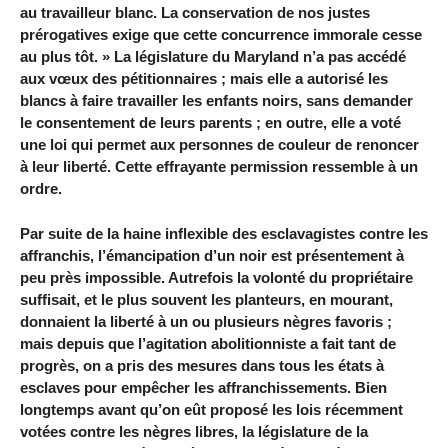
au travailleur blanc. La conservation de nos justes
prérogatives exige que cette concurrence immorale cesse
au plus tôt. » La législature du Maryland n’a pas accédé
aux vœux des pétitionnaires ; mais elle a autorisé les
blancs à faire travailler les enfants noirs, sans demander
le consentement de leurs parents ; en outre, elle a voté
une loi qui permet aux personnes de couleur de renoncer
à leur liberté. Cette effrayante permission ressemble à un
ordre.
Par suite de la haine inflexible des esclavagistes contre les
affranchis, l’émancipation d’un noir est présentement à
peu près impossible. Autrefois la volonté du propriétaire
suffisait, et le plus souvent les planteurs, en mourant,
donnaient la liberté à un ou plusieurs nègres favoris ;
mais depuis que l’agitation abolitionniste a fait tant de
progrès, on a pris des mesures dans tous les états à
esclaves pour empêcher les affranchissements. Bien
longtemps avant qu’on eût proposé les lois récemment
votées contre les nègres libres, la législature de la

++++++++++++++++++++

### Assignment
Reproduce every record exactly; images stay out.

### Answer to the exercise
au travailleur blanc. La conservation de nos justes
prérogatives exige que cette concurrence immorale cesse
au plus tôt. » La législature du Maryland n’a pas accédé
aux vœux des pétitionnaires ; mais elle a autorisé les
blancs à faire travailler les enfants noirs, sans demander
le consentement de leurs parents ; en outre, elle a voté
une loi qui permet aux personnes de couleur de renoncer
à leur liberté. Cette effrayante permission ressemble à un
ordre.
Par suite de la haine inflexible des esclavagistes contre les
affranchis, l’émancipation d’un noir est présentement à
peu près impossible. Autrefois la volonté du propriétaire
suffisait, et le plus souvent les planteurs, en mourant,
donnaient la liberté à un ou plusieurs nègres favoris ;
mais depuis que l’agitation abolitionniste a fait tant de
progrès, on a pris des mesures dans tous les états à
esclaves pour empêcher les affranchissements. Bien
longtemps avant qu’on eût proposé les lois récemment
votées contre les nègres libres, la législature de la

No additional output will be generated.